As a species we have always been attracted to novelty. This has probably served us well for things with short feedback loops as we quickly learnt whether the “new and shiny” thing actually helped us or harmed us.
I have discussed this with many other people or observed the pattern in discussions and talks with others which have only confirmed and backed the picture I see.
My main concern is that I see many projects and organisations make decisions on technology based on what is the latest trend from the top 5-10 technology companies. There seems to be a tendency towards “new and shiny” solutions to problems where objectively a much more simple solution would have been better. It seems like many architects and developers look to solutions from Facebook, Amazon and Google and come to the conclusion that; “if only we use the same technology, structure and architecture, then we are home safe. If it works for Facebook, Amazon and Google then it will surely be the right scale-able approach for us as well.”
This “lazy” way of approaching technology and software can not only end up causing many problems initially but also end up with a worse result than sticking to basics. This is of course not to say that mimicking giants or looking at established and proven solutions to find inspiration is never the right approach but many people seem to miss a vital step.
Which problem are we trying to solve
The key to finding good and relevant inspiration from others is to first of all find out what problem are you trying to solve. This can be top-level, looking at the entire solution, or it can be zoomed in on any smaller specific part of the solution.
“If you do not know where you are going, any road will take you there”
Once you have figured out which problem (or problems) your solution is trying to solve, then you can go looking at whether this problem has been solved before (which it probably has).
But, there is a very important point to have in mind when looking at others solutions. And this is where I think a lot of people and organizations put too little emphasis. First you had to figure out what problems you were trying to solve. I do not think many people go wrong here. But when looking at others solutions you also need to do some complex discovery or thinking. Because in order for their solutions to be a good fit for yours, you need to know or figure out; what was the problem that they were trying to solve when they arrived at their solution.
I have encountered people recommending NoSQL databases because they are so smart, that you can just put any data into them without it being structured. And that is smart. If you are working with unstructured data. If you are working with perfectly fine structured data then all you will gain is probably complexity and performance issues. Plus the fact that in the cases I heard them proposed none of the developers on the teams had any experience with the technology. So you can add that cost and complexity on top of it. That just does not add up.
As said earlier the most worrying part about this is that the people recommending these solutions are not necessarily young eager hackers, but actually experienced architects working in large organizations, where I would have expected a lot more push-back and conservatism.
Why is this happening?
So the big question is of course; why is this happening?
We could call it incompetence and end it with that. But that would be rather ignorant and unhelpful.
I think there are a few underlying explanations as to why these decisions are made. I am pretty convinced that people make these decisions under a presumption of them being right, and perhaps even a “safe” choice. As said earlier; “if it works for Google or Facebook then it should also work for us”.
So hence part of the problem becomes as highlighted before, that this lazy thinking can actually cause more harm than good. It is probably not a “safe” choice it is probably a wrong and dangerous choice if taken lightly.
But what I also found when talking to people about similar experiences is that there can be other factors driving this trend. A recent example was a larger Danish government project where a larger management consultancy firm had been advisers and was pushing really hard for Amazon-based infrastructure and solutions. That is not necessarily bad, as it could be the right solution.
But in this case they were for instance pushing Amazons DynamoDB really hard, as it was the future and could hold just about anything. Again true. But that is just not a core issue of the problem they were trying to solve. All their data was well structured – almost as structured as it gets. This was government data in the real-estate sphere. It is scrutinized, audited and very well organized. To further complicate matters, none of the people who was going to be on the team had any experience with DynamoDB, so everyone had to be sent off on weeks of courses. Again adding cost and complexity.

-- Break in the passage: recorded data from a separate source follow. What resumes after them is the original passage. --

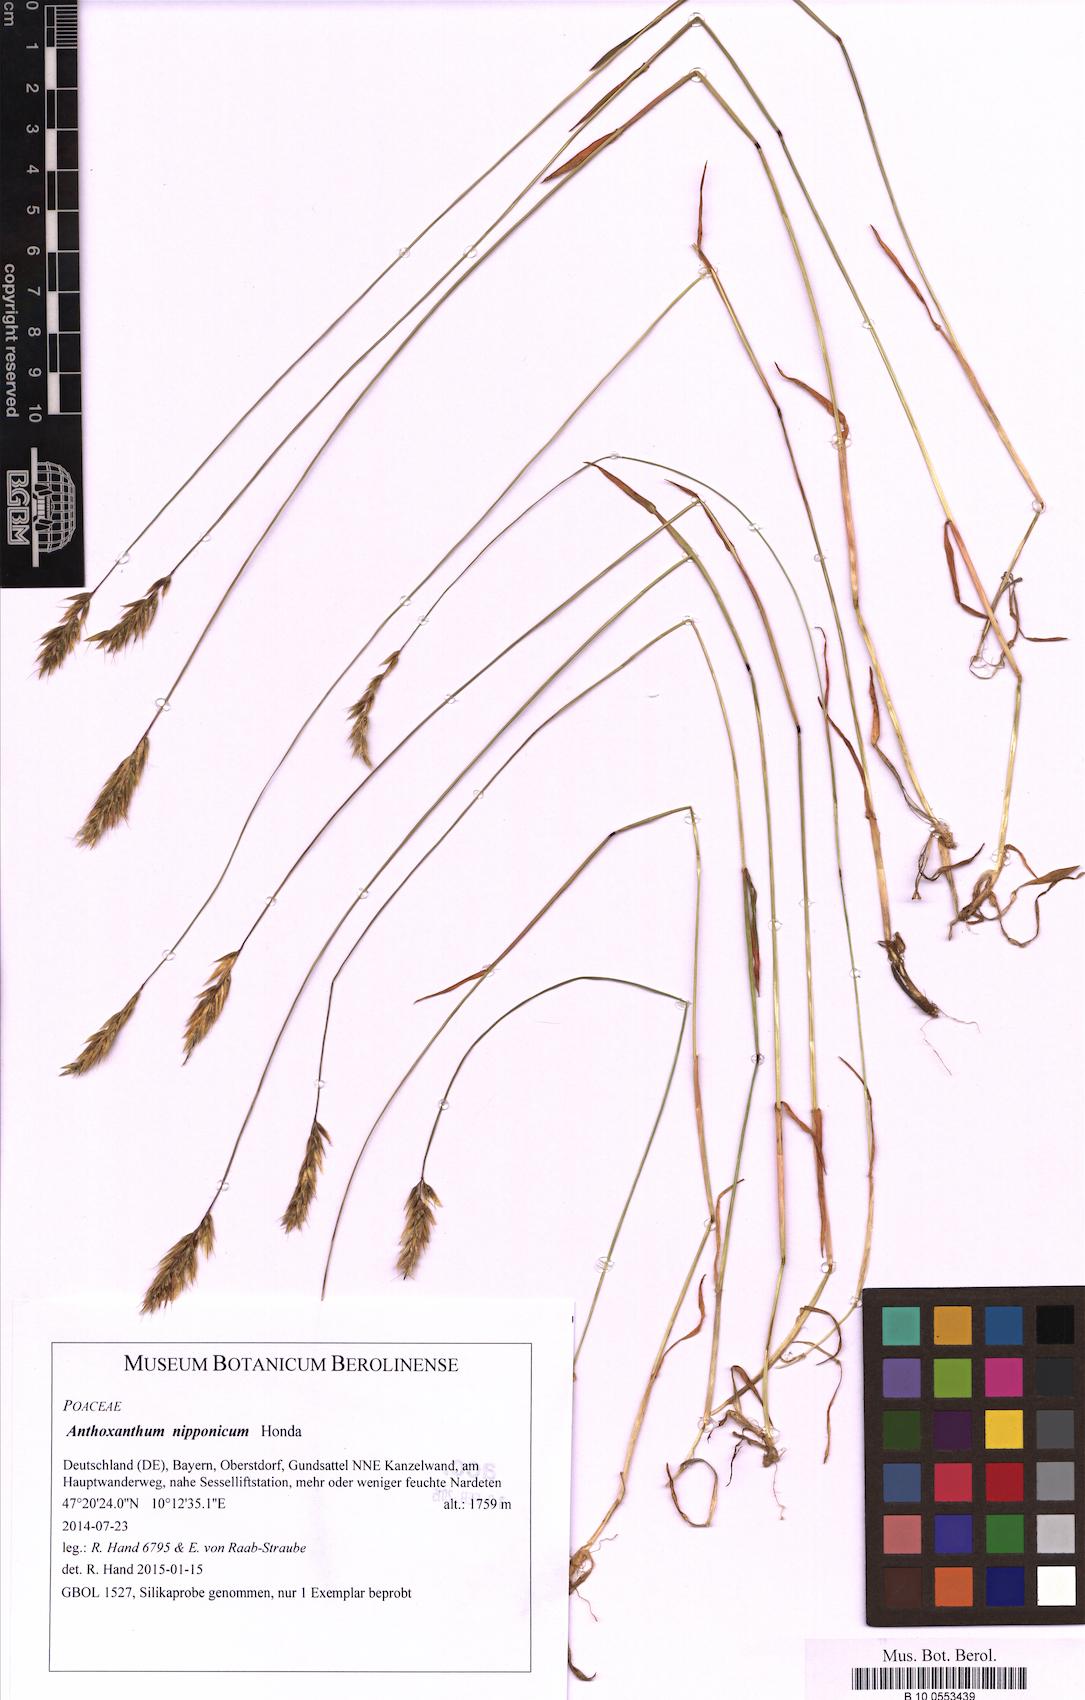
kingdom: Plantae
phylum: Tracheophyta
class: Liliopsida
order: Poales
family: Poaceae
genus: Anthoxanthum
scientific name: Anthoxanthum nipponicum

What drives these kinds of decisions? Should you put on your tinfoil hat and claim that in the case above, the management consultancy firm may have had economic interests in pushing a certain technology? Perhaps. But then why did the people working for the government not provide enough push-back? Could be that if they had the ability to dissect that the decision was bad, then they had not needed the management consultancy firm in the first place. Or perhaps a very bad case of sunk cost fallacy where an expensive bill for a management consultancy firm is hard to swallow if you go against their recommendations.
I do not know the final answer to the question, but I find the trend a little worrisome and sad. It seems like the software developments version of the “Hedonic treadmill” and not really progress at all.
In my book simplicity always wins. You win by subtracting complexity – not by adding it. Start with the simplest possible solution to the problem and see where it gets you. Simple makes it cheaper. Simple solutions makes it easier to implement, makes it easier to test, faster to ship and hence faster to get feedback. Once you have this feedback, whether from unit tests, Proof of Concept or user tests, then you can decide to add complexity if your simple solution proves too slow or too rudimentary.
Always start with the simple solution.